Generous Lyra supporters donated the first batch of tablets, and the work of the coaches has been funded by $15,000 from the Michael Matthews Foundation, Lyra trustees and anonymous donor.

 

Now that initial barriers have been overcome, students love having their own tablets, and are growing in confidence as they use them. Girls living in school hostels, who can use them at weekends, are making especially good progress.

 

Students have accessed over 5,000 hours of digital learning to date. This is already a huge achievement in a context where teaching resources are so scarce they are often kept locked up for safety.

 

Schools are keen to incorporate digital learning, but many teachers remain sceptical of digital learning and suspicious of materials from outside the national curriculum.

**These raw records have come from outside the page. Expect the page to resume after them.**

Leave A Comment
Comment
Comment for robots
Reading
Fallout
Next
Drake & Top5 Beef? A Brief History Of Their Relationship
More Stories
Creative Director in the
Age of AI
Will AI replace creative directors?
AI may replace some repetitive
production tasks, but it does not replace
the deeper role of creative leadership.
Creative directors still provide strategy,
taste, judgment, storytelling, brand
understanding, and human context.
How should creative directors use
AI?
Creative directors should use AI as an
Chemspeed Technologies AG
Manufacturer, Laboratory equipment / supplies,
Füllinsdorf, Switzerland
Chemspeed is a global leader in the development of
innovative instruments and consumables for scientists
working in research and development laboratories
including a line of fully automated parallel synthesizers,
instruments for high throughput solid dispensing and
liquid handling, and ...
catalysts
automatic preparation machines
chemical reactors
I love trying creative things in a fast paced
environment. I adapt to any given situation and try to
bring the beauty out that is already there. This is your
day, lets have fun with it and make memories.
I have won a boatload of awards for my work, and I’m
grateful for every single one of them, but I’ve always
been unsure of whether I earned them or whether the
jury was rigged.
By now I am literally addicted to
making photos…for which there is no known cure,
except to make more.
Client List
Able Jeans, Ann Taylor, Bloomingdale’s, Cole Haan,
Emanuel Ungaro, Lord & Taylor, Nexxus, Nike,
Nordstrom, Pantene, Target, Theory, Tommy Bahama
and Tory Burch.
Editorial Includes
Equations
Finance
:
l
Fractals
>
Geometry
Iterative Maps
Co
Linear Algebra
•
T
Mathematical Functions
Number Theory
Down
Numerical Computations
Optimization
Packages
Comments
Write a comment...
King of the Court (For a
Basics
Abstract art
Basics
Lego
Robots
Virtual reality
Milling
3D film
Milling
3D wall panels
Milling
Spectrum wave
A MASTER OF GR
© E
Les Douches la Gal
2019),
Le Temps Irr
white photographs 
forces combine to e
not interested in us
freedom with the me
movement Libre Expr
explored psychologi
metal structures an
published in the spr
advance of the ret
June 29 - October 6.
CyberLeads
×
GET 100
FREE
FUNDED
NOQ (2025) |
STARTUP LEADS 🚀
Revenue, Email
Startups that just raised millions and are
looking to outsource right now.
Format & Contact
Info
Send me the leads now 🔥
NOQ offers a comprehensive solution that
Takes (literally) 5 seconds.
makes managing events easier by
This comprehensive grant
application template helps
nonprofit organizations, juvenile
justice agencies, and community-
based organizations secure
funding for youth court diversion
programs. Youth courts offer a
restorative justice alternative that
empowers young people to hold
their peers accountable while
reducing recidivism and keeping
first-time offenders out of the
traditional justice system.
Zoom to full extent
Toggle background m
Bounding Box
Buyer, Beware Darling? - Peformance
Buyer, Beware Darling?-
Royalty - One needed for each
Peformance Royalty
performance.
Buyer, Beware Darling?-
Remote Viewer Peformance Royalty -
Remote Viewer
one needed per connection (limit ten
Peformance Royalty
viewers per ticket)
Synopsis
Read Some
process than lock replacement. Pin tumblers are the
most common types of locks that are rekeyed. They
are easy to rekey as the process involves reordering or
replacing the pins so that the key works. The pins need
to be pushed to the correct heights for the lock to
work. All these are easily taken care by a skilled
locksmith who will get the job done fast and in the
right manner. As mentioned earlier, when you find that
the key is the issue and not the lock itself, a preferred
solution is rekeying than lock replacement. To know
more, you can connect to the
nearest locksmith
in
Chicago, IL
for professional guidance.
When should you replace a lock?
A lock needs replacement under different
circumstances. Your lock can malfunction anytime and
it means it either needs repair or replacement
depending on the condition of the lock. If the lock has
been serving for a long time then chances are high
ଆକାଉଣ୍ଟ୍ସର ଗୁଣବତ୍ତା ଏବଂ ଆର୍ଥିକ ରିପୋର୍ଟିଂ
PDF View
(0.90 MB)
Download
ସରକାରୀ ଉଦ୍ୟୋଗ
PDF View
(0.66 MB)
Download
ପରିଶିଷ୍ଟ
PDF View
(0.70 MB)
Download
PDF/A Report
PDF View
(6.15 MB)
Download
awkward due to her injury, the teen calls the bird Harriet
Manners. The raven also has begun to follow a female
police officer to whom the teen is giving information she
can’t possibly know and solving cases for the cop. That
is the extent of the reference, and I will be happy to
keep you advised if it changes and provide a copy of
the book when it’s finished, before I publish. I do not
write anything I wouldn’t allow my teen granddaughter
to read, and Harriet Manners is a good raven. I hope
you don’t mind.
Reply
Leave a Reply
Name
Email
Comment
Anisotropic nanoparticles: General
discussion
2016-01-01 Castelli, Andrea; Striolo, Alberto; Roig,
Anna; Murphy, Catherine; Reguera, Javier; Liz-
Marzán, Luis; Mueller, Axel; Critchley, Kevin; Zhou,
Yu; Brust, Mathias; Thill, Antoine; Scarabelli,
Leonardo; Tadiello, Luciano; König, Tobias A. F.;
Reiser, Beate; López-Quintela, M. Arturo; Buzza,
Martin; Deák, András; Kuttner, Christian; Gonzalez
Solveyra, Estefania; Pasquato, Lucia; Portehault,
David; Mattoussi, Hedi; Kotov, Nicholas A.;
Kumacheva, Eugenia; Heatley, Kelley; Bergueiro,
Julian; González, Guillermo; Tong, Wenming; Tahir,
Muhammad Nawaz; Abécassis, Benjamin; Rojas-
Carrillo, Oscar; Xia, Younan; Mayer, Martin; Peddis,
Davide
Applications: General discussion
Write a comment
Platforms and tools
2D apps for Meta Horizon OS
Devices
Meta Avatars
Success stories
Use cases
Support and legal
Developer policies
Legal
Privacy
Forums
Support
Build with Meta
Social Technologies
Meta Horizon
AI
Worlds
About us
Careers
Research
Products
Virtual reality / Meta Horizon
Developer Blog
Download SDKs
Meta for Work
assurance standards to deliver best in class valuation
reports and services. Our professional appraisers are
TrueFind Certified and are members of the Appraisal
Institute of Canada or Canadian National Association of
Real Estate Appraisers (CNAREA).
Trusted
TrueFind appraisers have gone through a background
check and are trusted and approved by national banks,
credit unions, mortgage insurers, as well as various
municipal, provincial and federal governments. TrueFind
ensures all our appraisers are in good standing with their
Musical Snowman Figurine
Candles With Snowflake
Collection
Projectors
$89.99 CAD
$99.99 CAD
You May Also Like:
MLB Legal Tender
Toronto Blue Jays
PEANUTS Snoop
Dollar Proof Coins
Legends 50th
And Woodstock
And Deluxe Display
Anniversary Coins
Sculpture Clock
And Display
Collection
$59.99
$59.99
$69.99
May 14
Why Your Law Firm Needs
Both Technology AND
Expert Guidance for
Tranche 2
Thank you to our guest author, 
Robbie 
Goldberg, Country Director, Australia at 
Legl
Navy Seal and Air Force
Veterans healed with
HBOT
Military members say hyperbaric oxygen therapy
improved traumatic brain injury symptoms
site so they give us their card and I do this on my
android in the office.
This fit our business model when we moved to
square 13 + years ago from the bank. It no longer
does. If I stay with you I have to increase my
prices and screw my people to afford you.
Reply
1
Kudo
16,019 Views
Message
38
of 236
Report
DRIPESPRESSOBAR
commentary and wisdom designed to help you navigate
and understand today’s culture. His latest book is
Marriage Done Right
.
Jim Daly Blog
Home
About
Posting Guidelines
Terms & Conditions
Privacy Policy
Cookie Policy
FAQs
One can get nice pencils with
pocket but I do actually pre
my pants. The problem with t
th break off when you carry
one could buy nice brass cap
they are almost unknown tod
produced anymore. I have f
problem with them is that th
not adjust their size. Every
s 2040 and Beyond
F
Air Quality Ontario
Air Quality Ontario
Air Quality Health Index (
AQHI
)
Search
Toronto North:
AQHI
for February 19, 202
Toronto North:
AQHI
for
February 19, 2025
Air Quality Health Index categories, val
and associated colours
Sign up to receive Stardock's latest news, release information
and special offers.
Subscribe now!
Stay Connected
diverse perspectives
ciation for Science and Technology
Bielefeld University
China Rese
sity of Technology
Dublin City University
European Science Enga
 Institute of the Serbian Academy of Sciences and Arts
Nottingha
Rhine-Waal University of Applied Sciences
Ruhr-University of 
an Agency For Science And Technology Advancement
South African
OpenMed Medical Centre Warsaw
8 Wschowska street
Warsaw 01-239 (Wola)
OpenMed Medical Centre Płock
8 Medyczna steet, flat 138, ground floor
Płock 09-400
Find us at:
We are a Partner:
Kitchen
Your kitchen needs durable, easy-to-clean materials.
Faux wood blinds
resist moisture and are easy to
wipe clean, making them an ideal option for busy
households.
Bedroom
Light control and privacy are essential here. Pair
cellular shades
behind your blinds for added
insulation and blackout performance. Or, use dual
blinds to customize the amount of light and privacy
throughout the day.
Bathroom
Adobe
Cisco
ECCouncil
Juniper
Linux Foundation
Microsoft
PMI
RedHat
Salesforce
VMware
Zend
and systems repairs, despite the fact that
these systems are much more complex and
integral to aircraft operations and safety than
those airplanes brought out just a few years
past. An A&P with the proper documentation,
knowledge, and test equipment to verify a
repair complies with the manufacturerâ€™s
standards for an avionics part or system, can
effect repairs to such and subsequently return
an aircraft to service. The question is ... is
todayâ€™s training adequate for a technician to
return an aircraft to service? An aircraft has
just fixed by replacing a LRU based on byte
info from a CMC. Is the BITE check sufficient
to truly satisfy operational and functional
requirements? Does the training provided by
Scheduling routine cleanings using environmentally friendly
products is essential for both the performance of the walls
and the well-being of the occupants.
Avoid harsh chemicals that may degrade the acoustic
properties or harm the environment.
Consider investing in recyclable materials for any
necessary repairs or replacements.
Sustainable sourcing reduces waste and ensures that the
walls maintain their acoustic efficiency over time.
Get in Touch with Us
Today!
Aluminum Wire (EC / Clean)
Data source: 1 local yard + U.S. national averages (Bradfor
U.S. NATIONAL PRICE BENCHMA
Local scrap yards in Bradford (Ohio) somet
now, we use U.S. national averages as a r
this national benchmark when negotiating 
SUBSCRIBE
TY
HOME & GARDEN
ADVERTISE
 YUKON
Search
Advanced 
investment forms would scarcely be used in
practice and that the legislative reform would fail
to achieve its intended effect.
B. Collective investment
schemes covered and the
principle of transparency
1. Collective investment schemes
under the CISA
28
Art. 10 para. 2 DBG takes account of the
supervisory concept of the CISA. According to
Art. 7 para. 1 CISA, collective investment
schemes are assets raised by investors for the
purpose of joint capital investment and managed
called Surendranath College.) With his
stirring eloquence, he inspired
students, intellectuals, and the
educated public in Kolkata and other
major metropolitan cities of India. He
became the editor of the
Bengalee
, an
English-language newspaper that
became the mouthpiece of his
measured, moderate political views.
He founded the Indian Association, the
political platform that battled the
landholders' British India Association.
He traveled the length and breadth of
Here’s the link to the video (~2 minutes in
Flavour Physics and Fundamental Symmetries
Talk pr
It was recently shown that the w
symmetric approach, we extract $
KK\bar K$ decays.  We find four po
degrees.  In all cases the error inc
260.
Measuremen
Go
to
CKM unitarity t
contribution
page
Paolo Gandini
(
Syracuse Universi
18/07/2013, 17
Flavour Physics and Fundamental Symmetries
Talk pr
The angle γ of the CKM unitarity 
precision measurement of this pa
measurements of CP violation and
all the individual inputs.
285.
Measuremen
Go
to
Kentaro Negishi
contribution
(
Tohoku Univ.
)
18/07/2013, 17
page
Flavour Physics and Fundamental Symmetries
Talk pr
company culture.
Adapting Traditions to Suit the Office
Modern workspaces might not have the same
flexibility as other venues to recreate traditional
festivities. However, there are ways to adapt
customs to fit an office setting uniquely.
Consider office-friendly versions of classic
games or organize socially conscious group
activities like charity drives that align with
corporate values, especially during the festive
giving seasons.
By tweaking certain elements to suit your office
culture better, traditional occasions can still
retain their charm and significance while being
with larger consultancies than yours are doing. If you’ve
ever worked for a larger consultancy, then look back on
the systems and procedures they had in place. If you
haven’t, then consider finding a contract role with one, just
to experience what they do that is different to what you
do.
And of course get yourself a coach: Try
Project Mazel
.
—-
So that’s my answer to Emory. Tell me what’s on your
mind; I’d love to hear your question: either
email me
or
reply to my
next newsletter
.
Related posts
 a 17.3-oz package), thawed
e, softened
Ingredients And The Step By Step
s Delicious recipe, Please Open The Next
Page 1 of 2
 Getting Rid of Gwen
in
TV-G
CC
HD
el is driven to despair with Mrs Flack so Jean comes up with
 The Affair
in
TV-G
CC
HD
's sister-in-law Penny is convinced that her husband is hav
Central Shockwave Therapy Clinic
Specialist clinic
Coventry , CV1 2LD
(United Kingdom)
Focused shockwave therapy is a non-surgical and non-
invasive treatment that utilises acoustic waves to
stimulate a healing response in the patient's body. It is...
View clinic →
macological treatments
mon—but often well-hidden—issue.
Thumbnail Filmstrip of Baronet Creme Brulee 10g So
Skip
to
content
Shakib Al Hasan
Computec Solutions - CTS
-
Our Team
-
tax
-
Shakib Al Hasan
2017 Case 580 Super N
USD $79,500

That’s where the coaches play a vital role in supporting teachers.

 

Lyra is working on a training programme that empowers teachers to change their teaching style. “So many training workshops are given – teachers return to their schools and nothing changes. We understand the challenges and know how hard it is for teachers.” explained Lyra’s advisor, Naomi Rouse.  “We’re working on a model that will encourage innovation and reward pioneering teachers who dare to try something new.”

 

Lyra’s approach of having an open dialogue with teachers and schools, while also accepting and working with the realities of life in rural schools is attracting interest from the Ministry of Education, donors and other partners.

 

Meanwhile Lyra is confident not only that students will be making significant progress in maths by the end of next year, but also that the model of digital learning it is developing could eventually be applied widely, both within and beyond Tanzania.